An exact reprint of the listing is required, with no pictures included.

• Dataset extract
____
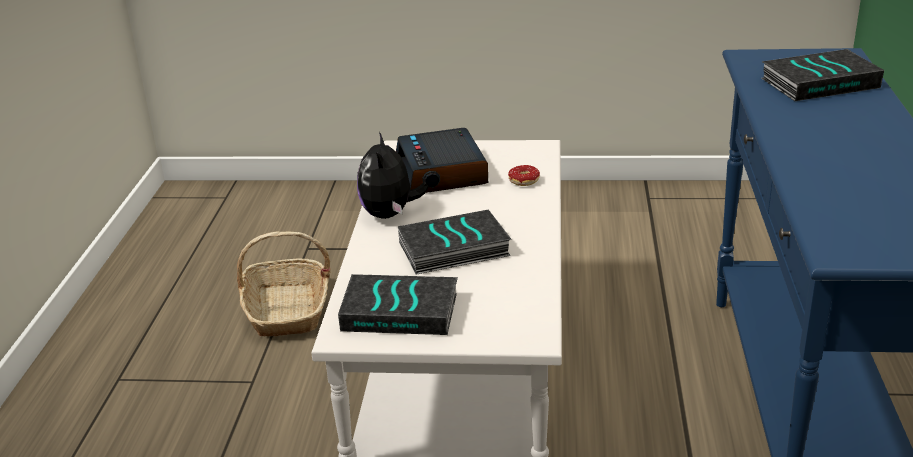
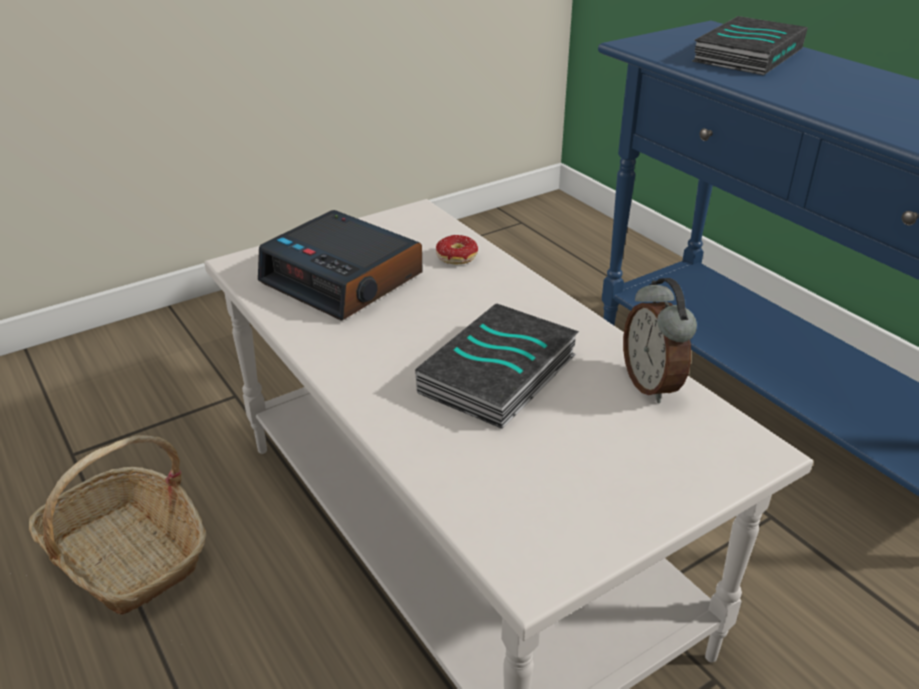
camera: 40 degrees left, 5 degrees up
(390, 214) = (350, 358): plush toy -> none
(401, 311) = (558, 493): book -> none
(529, 286) = (652, 385): none -> alarm clock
____
• Reply
camera: 40 degrees left, 5 degrees up
(390, 214) = (350, 358): plush toy -> none
(401, 311) = (558, 493): book -> none
(529, 286) = (652, 385): none -> alarm clock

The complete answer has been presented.